What is being asked: Search the data for "operating". Each line containing it is to be copied.

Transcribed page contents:

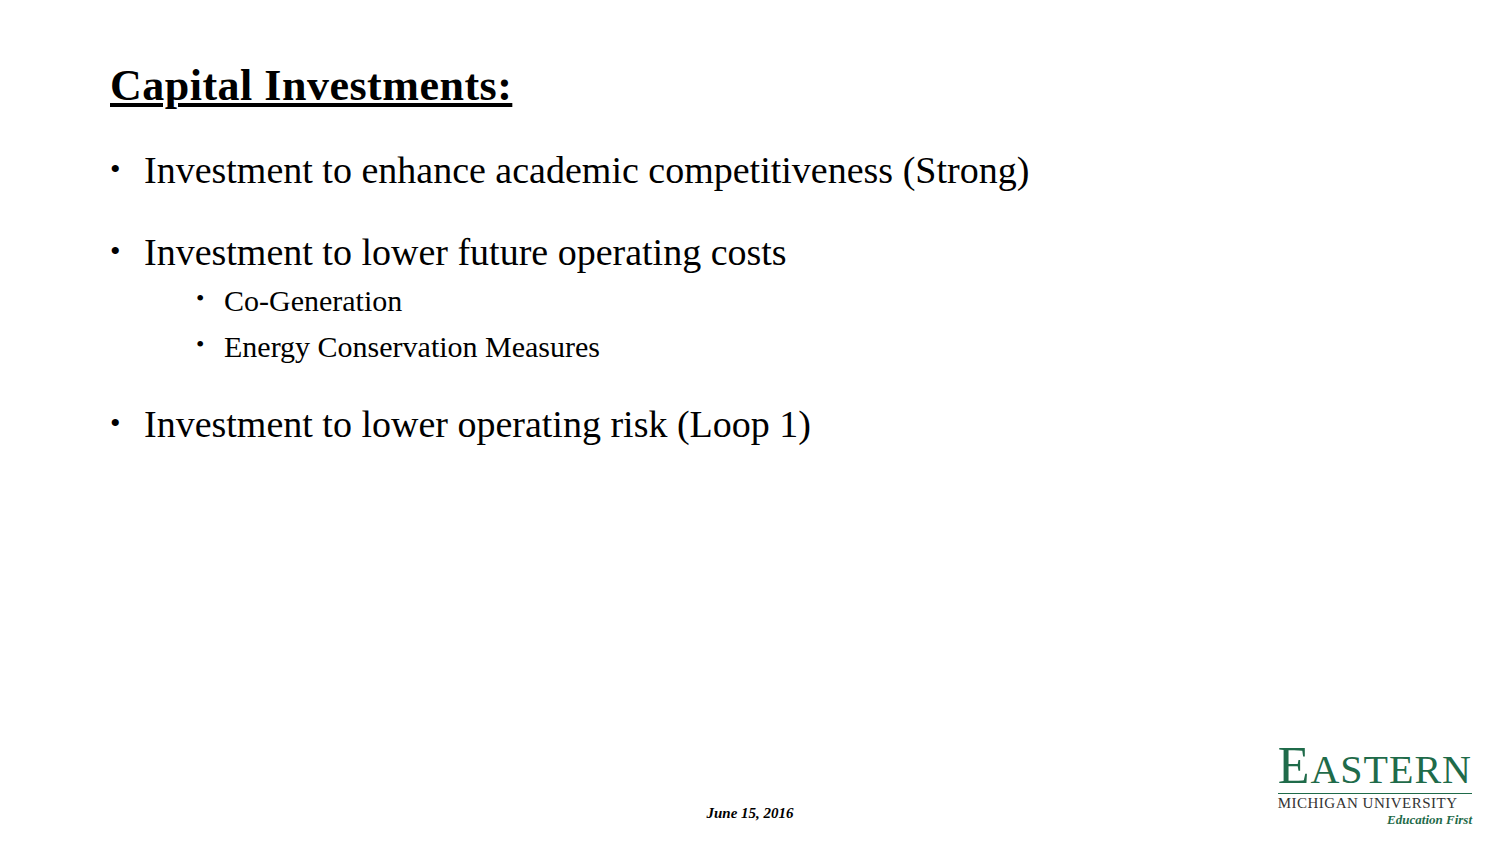Capital Investments:
Investment to enhance academic competitiveness (Strong)
Investment to lower future operating costs
Co-Generation
Energy Conservation Measures
Investment to lower operating risk (Loop 1)
June 15, 2016
EASTERN
MICHIGAN UNIVERSITY
Education First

Task response:
Investment to lower future operating costs
Investment to lower operating risk (Loop 1)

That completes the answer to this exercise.